Atkinson Index: It is another measure for income inequality which is useful in determining which end of the distribution contributed the most to the observed inequality. Here, $\epsilon$ is called “inequality aversion parameter”. When $\epsilon = 0$ , the index becomes more sensitive to the changes in upper end of the distribution, and when it approaches to 1, the index becomes more sensitiveto the changes in lower end of the distribution. It is defined as:

$A_{\epsilon} = \left\{\begin{matrix} 1-\frac{1}{\mu}\left ( \frac{1}{M}\sum _{i=1}^M \ell_{i}^{1-\epsilon}\right )^{\frac{1}{1-\epsilon}}, & \text{for } 0\leq \epsilon \neq 1\\ 1-\frac{1}{\overline{\ell}}\left ( \frac{1}{M} \prod _{i=1}^M \ell_i\right )^{\frac{1}{M}}, & \text{for } \epsilon = 1\\ \end{matrix}\right.$

Gini-Coefficient: It is usually defined as the half of relative absolute mean difference. Gini-coefficient is more sensitive to deviation around the middle of the distribution than at the upper or lower part of the distribution.

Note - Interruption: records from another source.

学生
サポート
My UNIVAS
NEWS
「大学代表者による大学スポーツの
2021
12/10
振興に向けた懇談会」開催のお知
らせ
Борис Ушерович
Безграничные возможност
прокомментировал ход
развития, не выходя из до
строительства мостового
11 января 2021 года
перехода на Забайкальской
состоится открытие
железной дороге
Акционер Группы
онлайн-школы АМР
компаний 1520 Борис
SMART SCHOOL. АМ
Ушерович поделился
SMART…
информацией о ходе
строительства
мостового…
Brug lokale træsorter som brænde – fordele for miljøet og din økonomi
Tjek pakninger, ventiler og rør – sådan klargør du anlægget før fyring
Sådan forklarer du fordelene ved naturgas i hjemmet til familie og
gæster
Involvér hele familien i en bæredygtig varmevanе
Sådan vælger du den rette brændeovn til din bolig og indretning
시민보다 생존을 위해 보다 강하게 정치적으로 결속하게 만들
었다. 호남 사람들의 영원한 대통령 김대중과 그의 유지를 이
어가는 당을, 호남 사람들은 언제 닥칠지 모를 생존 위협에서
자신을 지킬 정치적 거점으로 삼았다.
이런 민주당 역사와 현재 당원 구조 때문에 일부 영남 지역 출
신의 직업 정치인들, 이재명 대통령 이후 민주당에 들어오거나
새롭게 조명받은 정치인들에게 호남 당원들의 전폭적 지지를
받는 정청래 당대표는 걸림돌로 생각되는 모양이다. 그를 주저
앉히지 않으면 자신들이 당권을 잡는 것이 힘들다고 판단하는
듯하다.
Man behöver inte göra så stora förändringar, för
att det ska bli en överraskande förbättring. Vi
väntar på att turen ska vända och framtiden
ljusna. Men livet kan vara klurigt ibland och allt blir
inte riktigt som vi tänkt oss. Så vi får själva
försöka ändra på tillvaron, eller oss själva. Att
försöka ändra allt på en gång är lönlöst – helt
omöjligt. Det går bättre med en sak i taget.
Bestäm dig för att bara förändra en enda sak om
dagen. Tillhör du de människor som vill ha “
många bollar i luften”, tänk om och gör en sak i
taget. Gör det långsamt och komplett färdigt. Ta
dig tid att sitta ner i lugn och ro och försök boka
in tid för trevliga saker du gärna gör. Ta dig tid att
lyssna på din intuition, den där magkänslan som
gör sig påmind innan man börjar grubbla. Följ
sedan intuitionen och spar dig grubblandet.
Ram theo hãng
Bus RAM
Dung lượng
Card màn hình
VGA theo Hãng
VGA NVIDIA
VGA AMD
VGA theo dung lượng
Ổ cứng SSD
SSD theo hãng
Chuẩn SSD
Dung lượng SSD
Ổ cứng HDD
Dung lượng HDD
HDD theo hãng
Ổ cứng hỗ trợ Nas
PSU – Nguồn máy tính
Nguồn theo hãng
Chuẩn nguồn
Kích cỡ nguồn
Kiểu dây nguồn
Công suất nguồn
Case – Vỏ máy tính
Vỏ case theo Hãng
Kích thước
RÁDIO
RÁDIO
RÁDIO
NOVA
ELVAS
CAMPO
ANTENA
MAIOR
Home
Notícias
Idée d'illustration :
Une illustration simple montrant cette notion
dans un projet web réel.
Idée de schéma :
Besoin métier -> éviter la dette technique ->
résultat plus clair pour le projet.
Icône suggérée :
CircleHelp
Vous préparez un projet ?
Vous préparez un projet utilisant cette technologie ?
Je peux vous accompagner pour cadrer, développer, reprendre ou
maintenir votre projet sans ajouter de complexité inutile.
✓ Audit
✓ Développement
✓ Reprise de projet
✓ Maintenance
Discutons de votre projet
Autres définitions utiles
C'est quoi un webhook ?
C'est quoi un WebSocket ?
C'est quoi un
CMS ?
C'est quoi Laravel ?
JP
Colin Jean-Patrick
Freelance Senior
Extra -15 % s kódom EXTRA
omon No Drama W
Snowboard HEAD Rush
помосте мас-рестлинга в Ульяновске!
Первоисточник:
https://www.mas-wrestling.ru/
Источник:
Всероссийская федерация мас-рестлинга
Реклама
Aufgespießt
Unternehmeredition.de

$G = \frac{\sum_{i=1}^M \sum_{j=1}^M \left | \ell_i - \ell_j \right |}{2n \sum_{i=1}^M \ell_i}$

Variance of Logarithms: This metric has a greater emphasis on the lower losses of the distribution. Here $g(\ell)$ is defined as the geometric mean of the distribution.

$V_{L}(\ell) = \frac{1}{M} \sum_{i=1}^M \left [ \ln \ell_i - \ln g(\ell) \right ]^2$

Conclusion

The authors show the performance of their proposed TAML model on several experiments from classification to reinforcement-learning problems.

Written on November 15, 2021